Text segment |
***
TL/NCCL: support for lazy team init

openucx · Mar 29, 2023 · d0e3ca4 · d0e3ca4
1 parent 9a42c4e
commit d0e3ca4
Show file tree

Hide file tree

Showing 4 changed files with 84 additions and 24 deletions.
diff --git a/src/components/tl/nccl/tl_nccl.c b/src/components/tl/nccl/tl_nccl.c
@@ -33,6 +33,11 @@ static ucs_config_field_t ucc_tl_nccl_context_config_table[] = {
     {"", "", NULL, ucc_offsetof(ucc_tl_nccl_context_config_t, super),
      UCC_CONFIG_TYPE_TABLE(ucc_tl_context_config_table)},
 
+    {"LAZY_INIT", "yes",
+     "Initialize NCCL communicator on first collective",
+     ucc_offsetof(ucc_tl_nccl_context_config_t, lazy_init),
+     UCC_CONFIG_TYPE_BOOL},
+
     {"SYNC", "auto",
      "Determines how UCC tests completion of NCCL collective",
      ucs_offsetof(ucc_tl_nccl_context_config_t, sync_type),

diff --git a/src/components/tl/nccl/tl_nccl.h b/src/components/tl/nccl/tl_nccl.h
@@ -62,6 +62,7 @@ typedef enum ucc_tl_nccl_completion_sync_type {
 
 typedef struct ucc_tl_nccl_context_config {
     ucc_tl_context_config_t            super;
+    int                                lazy_init;
     ucc_tl_nccl_completion_sync_type_t sync_type;
 } ucc_tl_nccl_context_config_t;
 
@@ -80,9 +81,15 @@ typedef struct ucc_tl_nccl_context {
 UCC_CLASS_DECLARE(ucc_tl_nccl_context_t, const ucc_base_context_params_t *,
                   const ucc_base_config_t *);
 
+enum {
+    TL_NCCL_COMM_STATE_READY,
+    TL_NCCL_COMM_STATE_INIT,
+    TL_NCCL_COMM_STATE_ERROR
+};
+
 typedef struct ucc_tl_nccl_team {
     ucc_tl_team_t        super;
-    ucc_status_t         comm_state;
+    int                  comm_state;
     ncclUniqueId        *unique_id;
     void                *oob_req;
     ncclComm_t           nccl_comm;
@@ -119,6 +126,8 @@ typedef struct ucc_tl_nccl_task {
      UCC_COLL_TYPE_GATHERV        | UCC_COLL_TYPE_SCATTER    |                 \
      UCC_COLL_TYPE_SCATTERV)
***
Data lines |
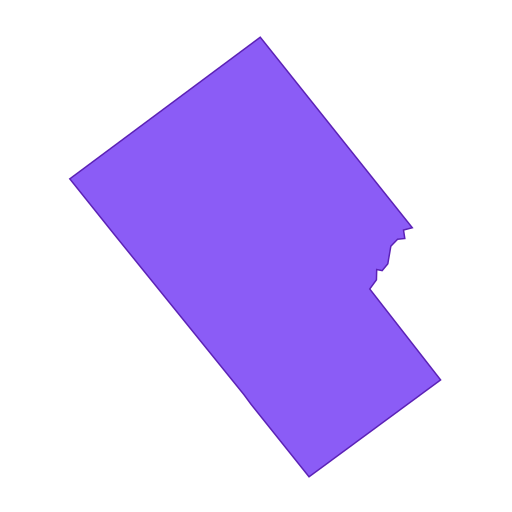 DeWitt, Texas, United States of America (Robinson projection), rotated 272°
{"feature_id": "52423323B62485565379891", "entity_name": "DeWitt", "entity_type": "district", "adm_level": 2, "iso_a3": "USA", "parent_name": "United States of America", "parent_adm1": "Texas", "projection": "robinson", "projection_center": [-97.385, 29.099], "detail": "fine", "context": "isolated", "style": "filled", "palette": "violet", "viewbox_px": 512, "rotation_deg": 272, "n_neighbors": 0, "source": "geoboundaries", "source_scale": "gbopen_adm2", "svg_char_len": 384}
<svg xmlns="http://www.w3.org/2000/svg" viewBox="0 0 512 512"><g transform="rotate(272 256 256)"><path d="M326.6,67.2L273.2,113.1L117.0,248.8L107.4,256.4L37.2,316.7L138.6,444.8L227.0,370.8L236.4,377.2L246.7,377.1L245.8,382.6L252.8,388.0L270.5,390.4L277.7,396.9L278.7,404.1L287.1,402.5L289.7,411.2L474.8,252.6L326.6,67.2Z" fill="#8b5cf6" stroke="#5b21b6" stroke-width="1.5"/></g></svg>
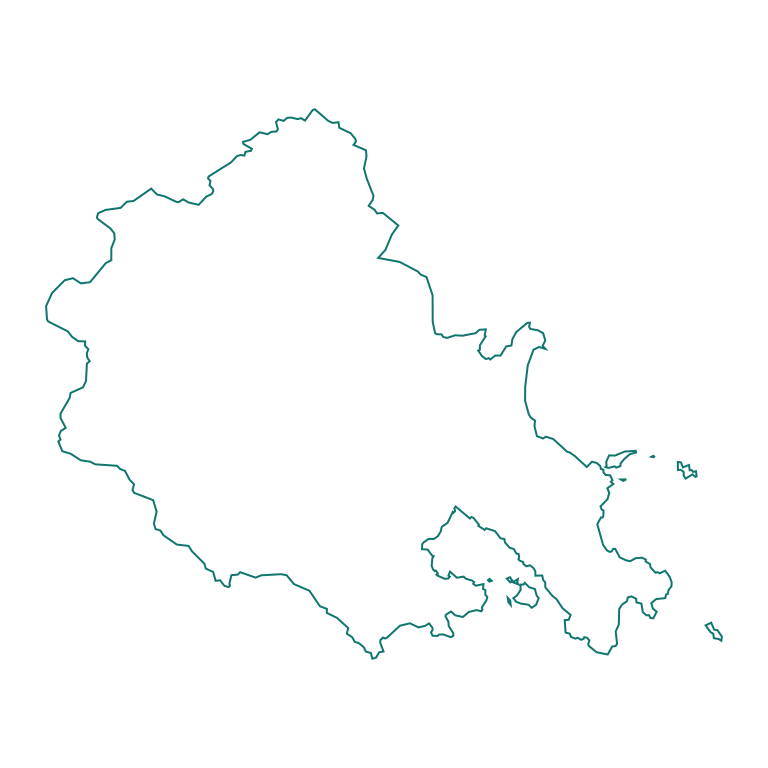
***
Problem requirements |
Translate this sentence from the commit diff on lazy NCCL team initialization into Spanish: "Showing 4 changed files with 84 additions and 24 deletions."

The output |
Se muestran 4 archivos modificados con 84 adiciones y 24 eliminaciones.